Este projeto quer ser socrático.
Objetivos
O projeto objetiva ampliar a criticidade justificada, ética e responsável, embasada na lógica interna dos argumentos e interpretação racional/ética da realidade.
Busca-se a interdisciplinaridade e transdisciplinaridade na complexidade dos saberes, e o fortalecimento das habilidades e competências na interpretação dos conteúdos.
Pretende-se trabalhar não só a linguagem argumentativa oral, mas também a linguagem escrita.
Este projeto quer:
- Apontar para a importância do conhecimento histórico (não mítico) e científico sobre o mundo;
- Salientar a radical necessidade de praticar a interpretação de texto e de mundo;
- Habituar a reflexão ética;
- Exercitar o uso da razão e o respeito pela racionalidade do outro;
- Apontar para a relação sempre dialogal entre mim e o outro, entre mim e o mundo e a relação entre nós e a polis.
Conclusão
Quer o projeto ajudar os participantes na transformação escolar que logo sofrerão, ou seja, sairão do Ensino Fundamental para o (novo) Ensino Médio. Um desafio especial que exigirá novas competências para novas exigências na capacidade de compreensão das novas disciplinas e processos avaliativos.

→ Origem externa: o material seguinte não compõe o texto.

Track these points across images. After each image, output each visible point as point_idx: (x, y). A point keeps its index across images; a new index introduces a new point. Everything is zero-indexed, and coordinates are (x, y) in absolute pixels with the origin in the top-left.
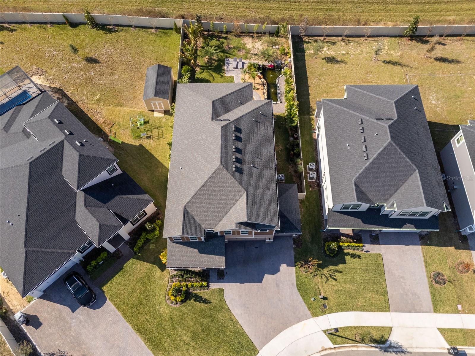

Pretende-se que os participantes de forma cooperada desenvolvam amplamente a leitura contextualizada de textos do mundo e no mundo (escritos, orais ou pictóricos). É preciso saber ler o mundo, ou seja, compreendê-lo, interrogá-lo e cooperar na sua transformação.
[1] Para Aristóteles, o hábito é aquelas ações que, após serem exaustivamente e conscientemente exercitadas, se tornam uma disposição de caráter da mesma qualidade.